Thornton appealed the decision at the Court of Appeals, who dealt a blow to Thornton, but recognized the Board’s abuse of power.
“Although we agree with Thornton that the Board exceeded its regulatory powers in several respects, we ultimately affirm its decision to deny the permit application,” they wrote in the opinion.
However, the decision goes both ways. Gary Wockner of Save the Poudre mentioned repeatedly that the water should flow down the Poudre River through Fort Collins.
“We’ve told Thornton for over 10 years that the water should flow down the Poudre River through Fort Collins,” Wockner said in a statement. “This is potentially a win-win project, but Thornton refuses to use the River as a conveyance and continues to waste everyone’s time and money in court.”
The Larimer Board of County Commissioners also recommended Thornton use the river, but Thornton said that running that water through the City of Fort Collins would degrade the water.
The Court of Appeals said the method would also require modification of the water decree and ruled in favor of Thornton. As well, that court noted that making that request is outside of the Board’s power.
Additionally, the Court of Appeals ruled the Board abused its discretion by suggesting Thornton’s potential use of eminent domain weakened its application because it was “disfavored by property owners.” The Court said that can’t be considered in the 1041 process.
“It is clear that the Board may not consider Thornton’s potential use of eminent domain during its 1041 review,” the judges wrote.
If Thornton decides to apply for another permit, Larimer is ready for their application.
"Larimer County has received the order and will review it closely.
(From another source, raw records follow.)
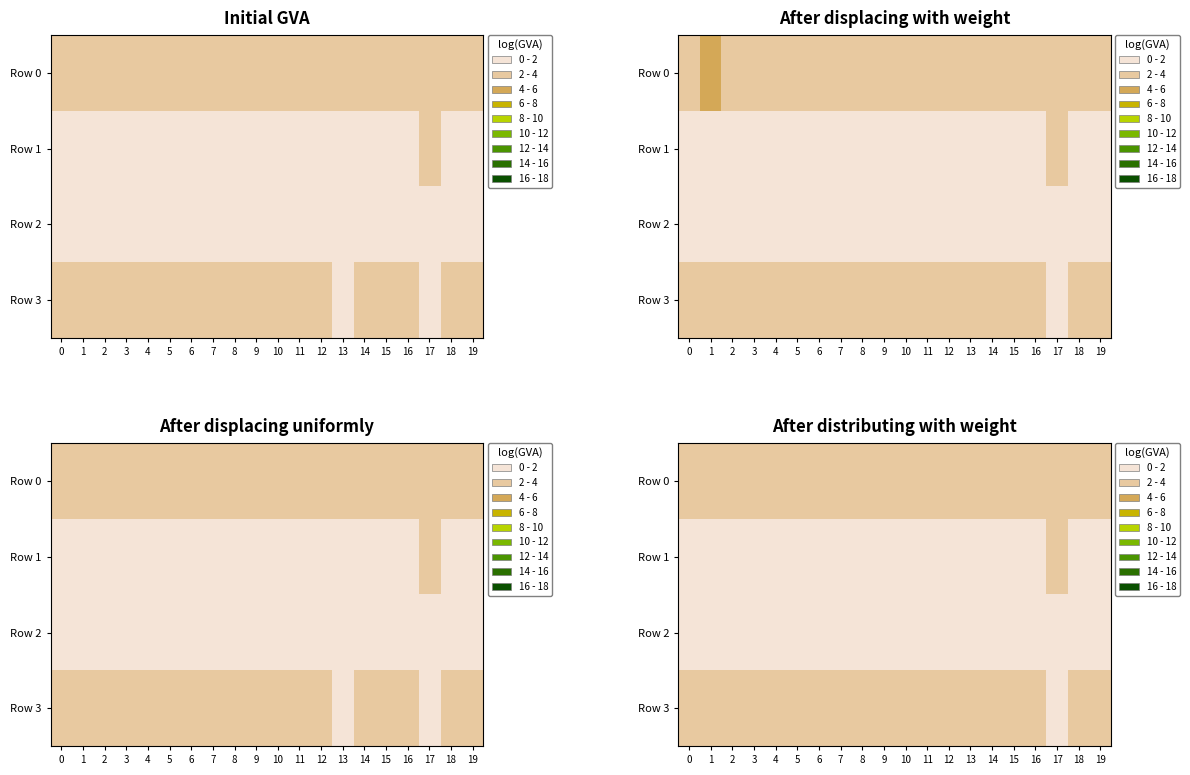

At 4, list the series in order from largest to smallest.

Row 0, Row 3, Row 1, Row 2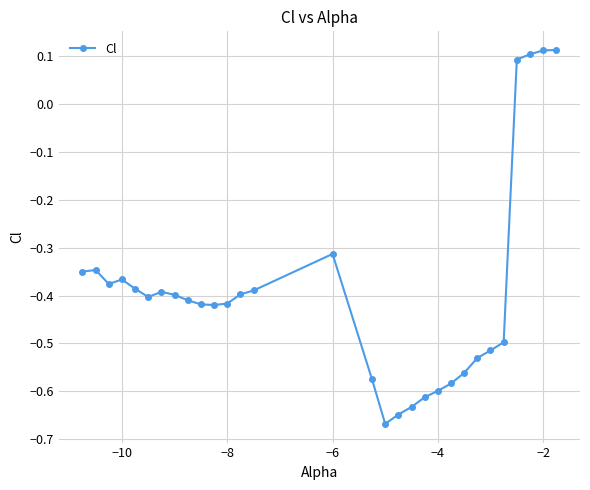

Count the values in the range 0 to 1.

4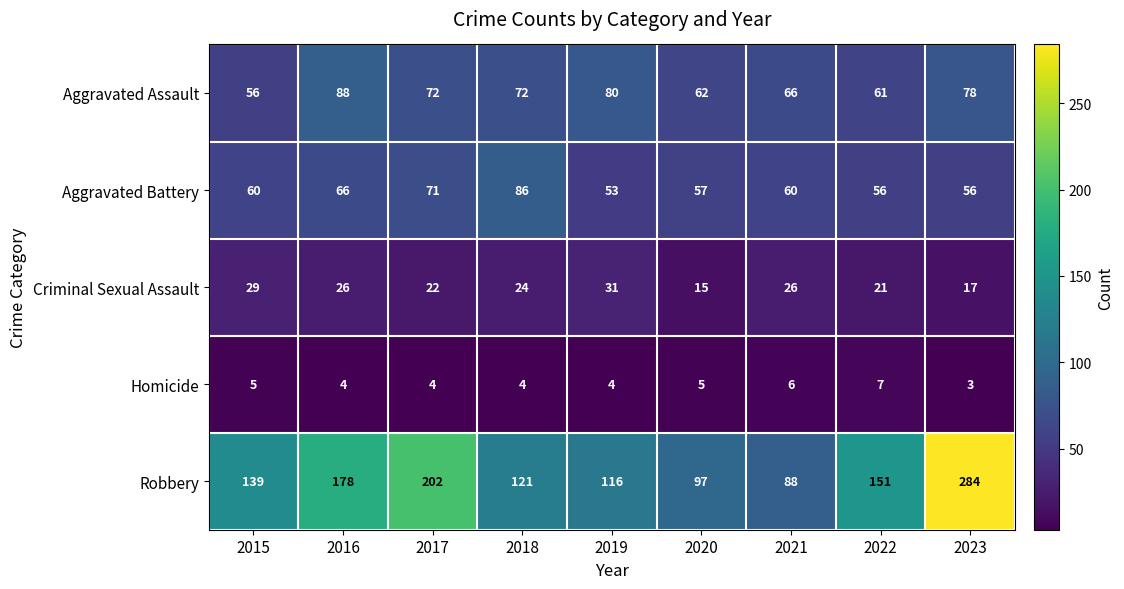

Which label corresponds to the largest value in the chart?

2023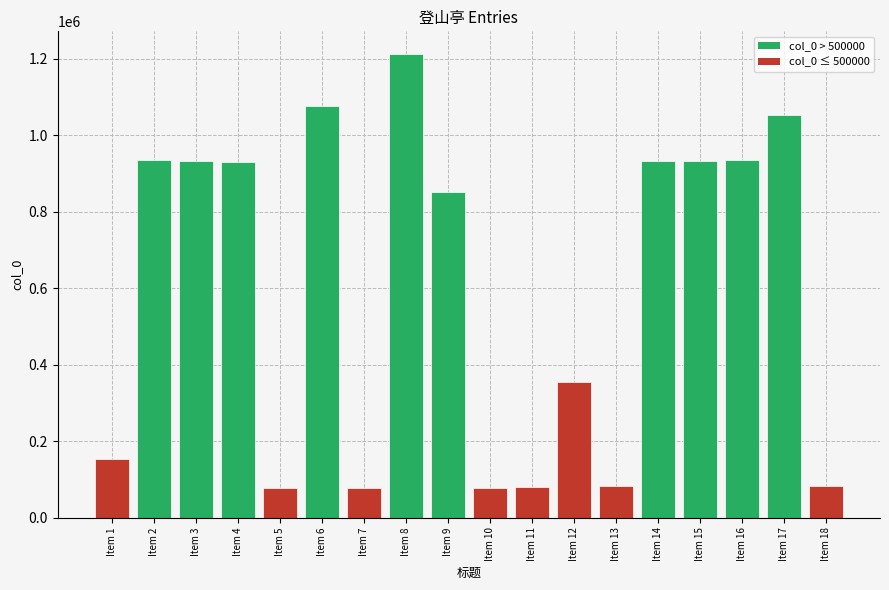

Count the number of data series in this chart.

1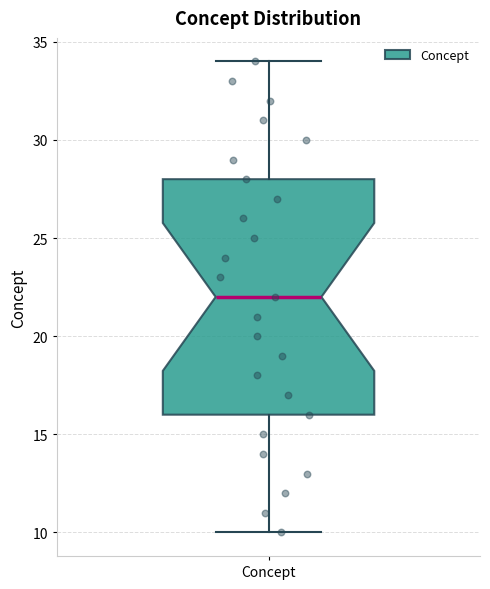

Transcribe this box plot: give where the median line is, the range the box spans, and where the two whiskers end, as read against the y-axis. The values are not printed on the chart, so give them approximately, as read against the axis.

median 22, box 16 to 28, whiskers 10 to 34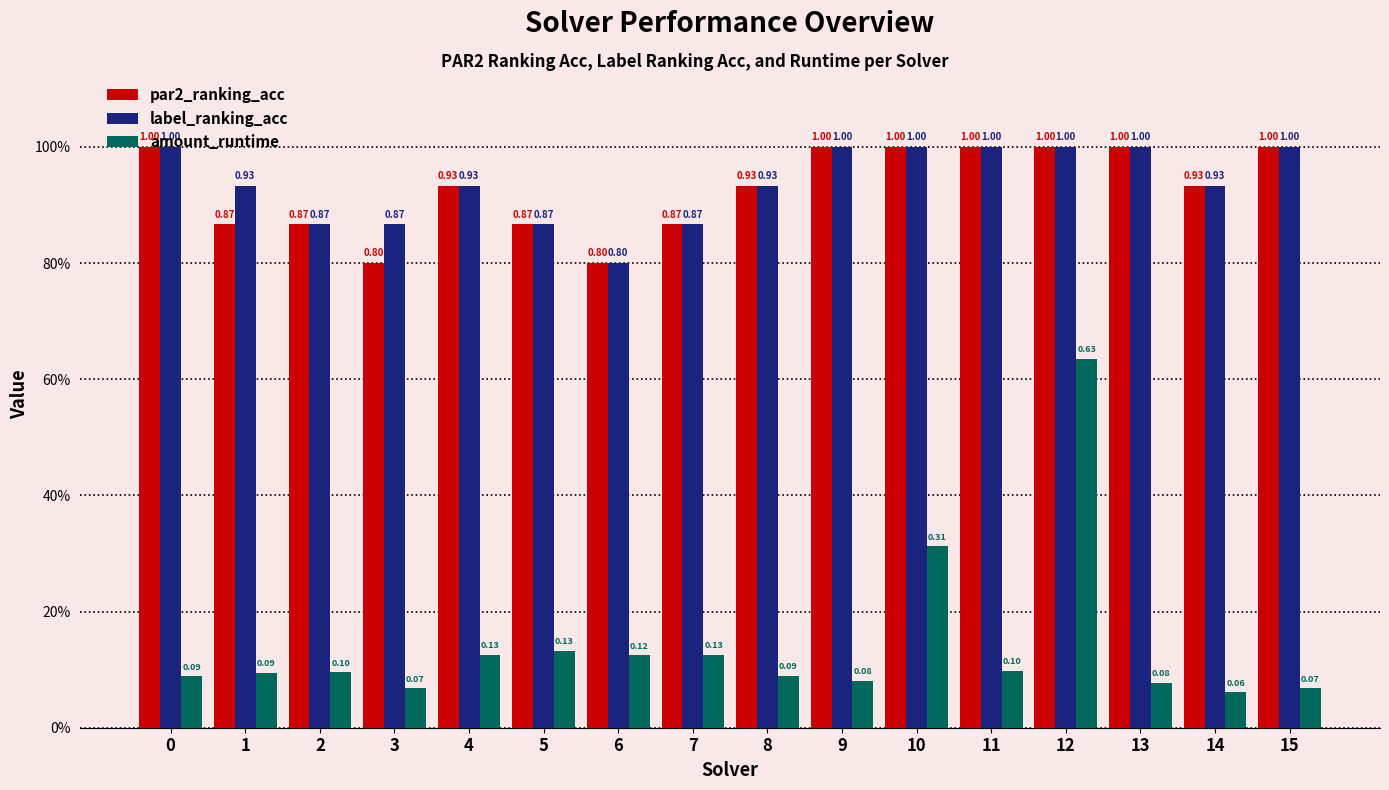

Are the bars grouped side by side (vs. stacked)?

Yes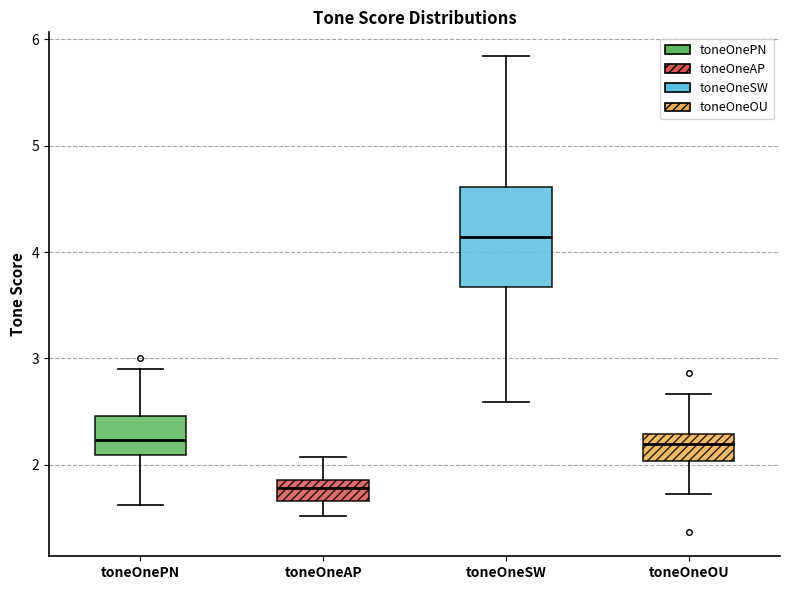

Where is the lower edge of the box for toneOneAP on the y-axis? The values are not printed on the chart, so give them approximately, as read against the axis.

1.7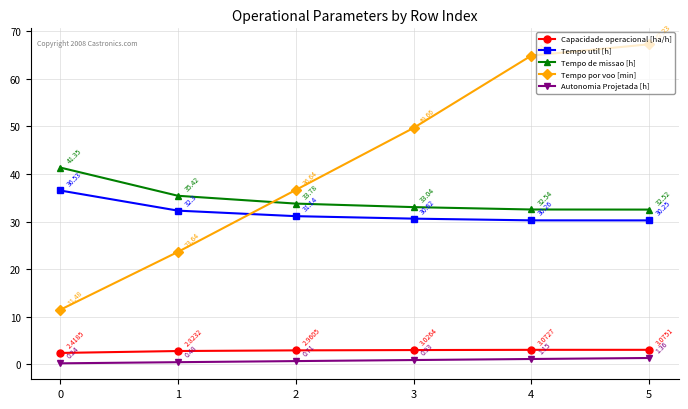

What is the sum of the Tempo por voo [min] values at 4 and 0?

76.3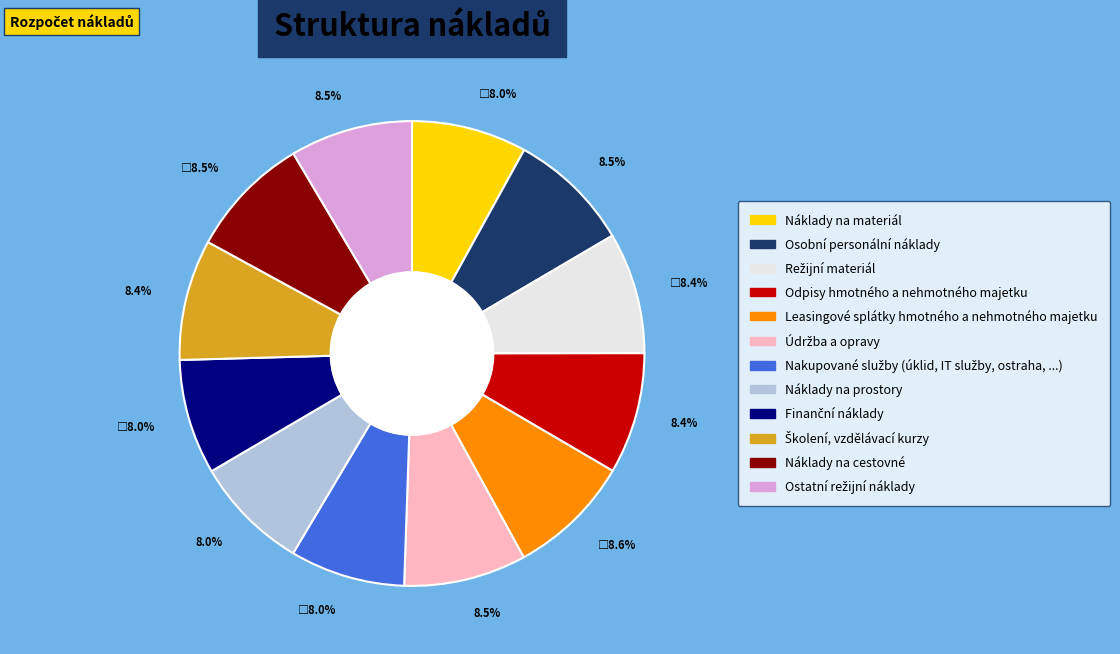

Does any single category account for the majority?

No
Because this involves a pending project by Thornton, the Board understands that it will likely be called on again to make a decision on a permit for the project, and it is committed to an open and fair process,” the Larimer County Board of Commissioners wrote in a statement.
Michelle Bird, a spokesperson for Larimer County, said they can’t comment on the case further.
“Given that there is likely to be a hearing in the future, we are limited in our comments regarding the application outside of the general land use process itself. The Board of County Commissioners is like the judge in these types of land use application processes, so it would be inappropriate for them to speak on behalf of either side of the application,” she wrote in an email.
With the delay of the project, Barnes said the city might need to delay permitting developments.
“There’s a high likelihood that without our water from Larimer County, Thornton will have to slow down development activity because we can’t ensure projects will be entitled with water. We’ve been communicating with the Home Builders Association monthly about the status of our project. Larimer’s denial of our pipeline is definitely affecting the business community’s property rights and ability to operate plans that have been years in the making," he said in a statement.